When I first qualified as a nutritional advisor, I was completely gung-ho about food. Armed with shiny new knowledge, I genuinely believed that if I could just teach people what to eat, everything would fall into place.
I wanted to help everyone navigate the confusing maze of advice, trends, and outright nonsense that surrounds nutrition. Eat this. Don’t eat that. Superfoods! Demon foods! Surely clarity was the missing piece.
How wrong I was… and honestly, thank you for the lesson.
Most people already know the basics
Here’s the uncomfortable truth: most people already know what “good” and “bad” food looks like. They know vegetables are helpful, ultra-processed foods less so, and that living on coffee and biscuits probably isn’t a long-term wellness strategy.
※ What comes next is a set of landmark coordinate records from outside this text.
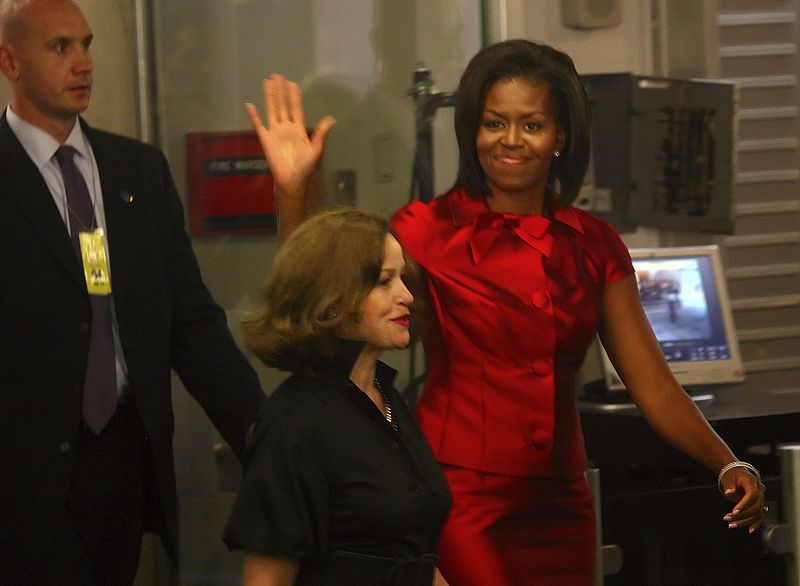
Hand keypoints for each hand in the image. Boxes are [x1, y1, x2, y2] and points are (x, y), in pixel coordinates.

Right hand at [246, 74, 335, 196]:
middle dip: (280, 91)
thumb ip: (321, 133)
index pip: (296, 108)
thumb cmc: (306, 167)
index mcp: (299, 129)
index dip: (294, 96)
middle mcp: (286, 127)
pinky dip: (254, 115)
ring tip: (267, 82)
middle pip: (282, 105)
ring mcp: (275, 132)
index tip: (292, 83)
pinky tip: (250, 105)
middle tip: (277, 76)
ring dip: (270, 96)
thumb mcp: (317, 149)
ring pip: (271, 110)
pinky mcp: (265, 139)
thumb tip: (332, 119)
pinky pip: (258, 125)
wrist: (292, 180)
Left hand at [720, 467, 766, 532]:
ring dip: (745, 521)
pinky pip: (760, 515)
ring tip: (731, 525)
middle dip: (742, 515)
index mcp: (752, 482)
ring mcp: (761, 498)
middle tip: (728, 519)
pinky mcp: (759, 504)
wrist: (737, 473)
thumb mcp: (728, 478)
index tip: (733, 512)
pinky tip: (750, 530)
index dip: (743, 505)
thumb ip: (729, 486)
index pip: (751, 495)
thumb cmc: (732, 475)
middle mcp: (760, 491)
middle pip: (756, 506)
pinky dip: (756, 523)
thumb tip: (728, 493)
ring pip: (757, 513)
The problem isn’t a lack of information.
The problem is implementation.
We don’t fail because we don’t know what to do. We fail because life happens. Stress happens. Old habits show up uninvited. Emotions grab the steering wheel. And suddenly the best intentions are no match for a long day, a tired brain, or a loud inner critic.
Knowledge doesn’t change behaviour – thoughts do
This is where cognitive behaviour coaching becomes the missing link.
Our thoughts drive our behaviours. If the internal dialogue says:
- “I’ve already messed up today, so what’s the point?”
- “I’m terrible at sticking to things.”
- “I’ll start again on Monday.”
…then no amount of nutrition knowledge will save the day.
Cognitive behaviour coaching helps people notice these patterns, challenge them, and gently rewrite them. Not with shame. Not with willpower boot camps. But with curiosity, compassion, and practical tools that work in real life.
A humbling lesson from a client
Early on, I worked with a client who seemed like the perfect candidate for success. They were engaged, interested, and absorbed every piece of nutrition advice I gave them.
And yet… nothing changed.
Weeks went by. Then months. The plan was solid. The knowledge was there. But the behaviour stayed stubbornly the same.
At the time, I felt like I had failed them.
Looking back, I realise something far more important: I didn’t yet understand that food was only half the equation. I was trying to solve a behavioural problem with information alone.
What my client actually needed was support around how they thought, not just what they ate. They needed help unpacking beliefs around perfection, fear of failure, emotional eating, and the pressure to “get it right”. Once those pieces were addressed, nutrition finally had somewhere to land.
Lasting change comes from three equally important parts:
- The what you know – understanding your the food
- Changing your thoughts – understanding how your thoughts are sabotaging your wellness goals
- Implimenting new behaviours – nurturing a stronger mindset which aligns with your goals.
Miss either part, and progress becomes fragile.
Compassion over perfection
The goal isn’t to eat perfectly. It’s to build a relationship with food that’s flexible, kind, and sustainable. Cognitive behaviour coaching creates space for mistakes, learning, and growth—without turning every slip up into a personal failure.
When nutrition advice is paired with behavioural coaching, people don’t just know what to do. They actually start doing it.
And that, in my experience, is where real healing begins.